(Saved entries)
○ ○ ○ ○ ○

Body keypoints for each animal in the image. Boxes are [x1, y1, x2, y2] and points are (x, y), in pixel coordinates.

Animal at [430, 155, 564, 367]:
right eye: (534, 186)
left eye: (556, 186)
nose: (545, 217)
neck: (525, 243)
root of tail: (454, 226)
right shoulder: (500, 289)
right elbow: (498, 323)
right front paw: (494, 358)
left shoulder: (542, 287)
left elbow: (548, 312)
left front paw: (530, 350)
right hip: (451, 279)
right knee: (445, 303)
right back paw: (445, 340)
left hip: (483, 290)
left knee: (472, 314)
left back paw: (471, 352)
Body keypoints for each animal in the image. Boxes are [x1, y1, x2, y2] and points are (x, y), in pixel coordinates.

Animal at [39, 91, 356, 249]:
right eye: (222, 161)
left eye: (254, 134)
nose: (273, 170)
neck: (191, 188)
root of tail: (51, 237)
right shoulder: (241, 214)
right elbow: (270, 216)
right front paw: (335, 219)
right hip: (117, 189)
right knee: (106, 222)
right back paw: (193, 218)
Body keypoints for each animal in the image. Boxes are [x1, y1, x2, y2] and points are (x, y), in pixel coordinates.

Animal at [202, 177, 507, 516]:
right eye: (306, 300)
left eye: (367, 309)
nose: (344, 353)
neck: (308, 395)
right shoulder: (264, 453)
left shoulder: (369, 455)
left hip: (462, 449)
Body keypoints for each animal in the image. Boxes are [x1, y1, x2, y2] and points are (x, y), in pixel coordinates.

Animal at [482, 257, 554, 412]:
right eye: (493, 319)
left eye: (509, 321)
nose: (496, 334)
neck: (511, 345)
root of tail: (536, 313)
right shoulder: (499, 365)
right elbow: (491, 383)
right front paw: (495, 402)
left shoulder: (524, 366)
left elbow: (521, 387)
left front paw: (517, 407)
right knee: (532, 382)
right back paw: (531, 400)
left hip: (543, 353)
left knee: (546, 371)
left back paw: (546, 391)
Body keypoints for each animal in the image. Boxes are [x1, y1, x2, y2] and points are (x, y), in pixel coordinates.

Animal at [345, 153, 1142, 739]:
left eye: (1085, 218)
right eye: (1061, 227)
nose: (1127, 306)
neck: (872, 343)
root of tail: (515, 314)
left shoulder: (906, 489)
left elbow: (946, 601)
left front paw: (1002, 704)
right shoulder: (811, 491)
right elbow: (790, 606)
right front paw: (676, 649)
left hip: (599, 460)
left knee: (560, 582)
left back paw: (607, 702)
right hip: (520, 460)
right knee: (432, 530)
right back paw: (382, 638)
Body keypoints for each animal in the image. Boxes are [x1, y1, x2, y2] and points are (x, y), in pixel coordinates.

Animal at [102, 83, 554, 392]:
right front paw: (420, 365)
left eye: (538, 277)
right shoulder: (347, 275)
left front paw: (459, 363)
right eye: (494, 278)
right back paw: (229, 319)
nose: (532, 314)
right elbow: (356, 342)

○ ○ ○ ○ ○

**Exercise brief:** Above are records; repeat only the lines starting at the line with "left hip: (462, 449)" and ending at the line with "right shoulder: (499, 365)", exactly as they appear, both included.

**Your solution:**
left hip: (462, 449)
Body keypoints for each animal in the image. Boxes are [x1, y1, x2, y2] and points are (x, y), in pixel coordinates.

Animal at [482, 257, 554, 412]:
right eye: (493, 319)
left eye: (509, 321)
nose: (496, 334)
neck: (511, 345)
root of tail: (536, 313)
right shoulder: (499, 365)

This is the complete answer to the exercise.